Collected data
════════════════

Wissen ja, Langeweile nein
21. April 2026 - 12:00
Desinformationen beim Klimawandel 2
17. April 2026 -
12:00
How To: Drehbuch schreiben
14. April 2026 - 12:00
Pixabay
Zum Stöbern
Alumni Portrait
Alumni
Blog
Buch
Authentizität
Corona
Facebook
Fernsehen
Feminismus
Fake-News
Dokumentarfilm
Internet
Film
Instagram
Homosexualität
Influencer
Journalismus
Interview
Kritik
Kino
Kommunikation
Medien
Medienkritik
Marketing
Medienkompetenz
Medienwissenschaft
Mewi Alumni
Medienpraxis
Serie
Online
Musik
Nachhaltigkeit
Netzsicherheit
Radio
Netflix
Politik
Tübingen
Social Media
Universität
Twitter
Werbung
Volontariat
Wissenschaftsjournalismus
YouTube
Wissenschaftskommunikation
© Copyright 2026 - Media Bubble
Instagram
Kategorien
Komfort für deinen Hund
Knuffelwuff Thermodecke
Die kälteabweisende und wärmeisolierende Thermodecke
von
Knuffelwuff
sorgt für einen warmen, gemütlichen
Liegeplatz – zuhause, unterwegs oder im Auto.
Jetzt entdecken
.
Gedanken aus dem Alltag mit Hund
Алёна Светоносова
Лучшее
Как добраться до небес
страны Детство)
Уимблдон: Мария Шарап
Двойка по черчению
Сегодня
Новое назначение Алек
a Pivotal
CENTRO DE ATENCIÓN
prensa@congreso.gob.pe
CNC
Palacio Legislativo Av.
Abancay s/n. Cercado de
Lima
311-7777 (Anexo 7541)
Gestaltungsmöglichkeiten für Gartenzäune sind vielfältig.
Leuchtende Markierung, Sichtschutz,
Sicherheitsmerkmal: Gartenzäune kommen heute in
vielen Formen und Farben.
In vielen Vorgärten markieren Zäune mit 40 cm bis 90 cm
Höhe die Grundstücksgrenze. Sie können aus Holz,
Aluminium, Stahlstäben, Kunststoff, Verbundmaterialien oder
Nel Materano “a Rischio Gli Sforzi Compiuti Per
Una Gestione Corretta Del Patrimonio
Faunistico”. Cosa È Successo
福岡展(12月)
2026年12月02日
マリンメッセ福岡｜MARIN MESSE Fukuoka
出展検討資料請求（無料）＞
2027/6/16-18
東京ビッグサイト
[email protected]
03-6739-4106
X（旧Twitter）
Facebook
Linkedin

════════════════

* Task instructions:
Write out the records word for word, from the first line down to and including the line that contains "sorgt für einen warmen, gemütlichen".

* Your response:
Wissen ja, Langeweile nein
21. April 2026 - 12:00
Desinformationen beim Klimawandel 2
17. April 2026 -
12:00
How To: Drehbuch schreiben
14. April 2026 - 12:00
Pixabay
Zum Stöbern
Alumni Portrait
Alumni
Blog
Buch
Authentizität
Corona
Facebook
Fernsehen
Feminismus
Fake-News
Dokumentarfilm
Internet
Film
Instagram
Homosexualität
Influencer
Journalismus
Interview
Kritik
Kino
Kommunikation
Medien
Medienkritik
Marketing
Medienkompetenz
Medienwissenschaft
Mewi Alumni
Medienpraxis
Serie
Online
Musik
Nachhaltigkeit
Netzsicherheit
Radio
Netflix
Politik
Tübingen
Social Media
Universität
Twitter
Werbung
Volontariat
Wissenschaftsjournalismus
YouTube
Wissenschaftskommunikation
© Copyright 2026 - Media Bubble
Instagram
Kategorien
Komfort für deinen Hund
Knuffelwuff Thermodecke
Die kälteabweisende und wärmeisolierende Thermodecke
von
Knuffelwuff
sorgt für einen warmen, gemütlichen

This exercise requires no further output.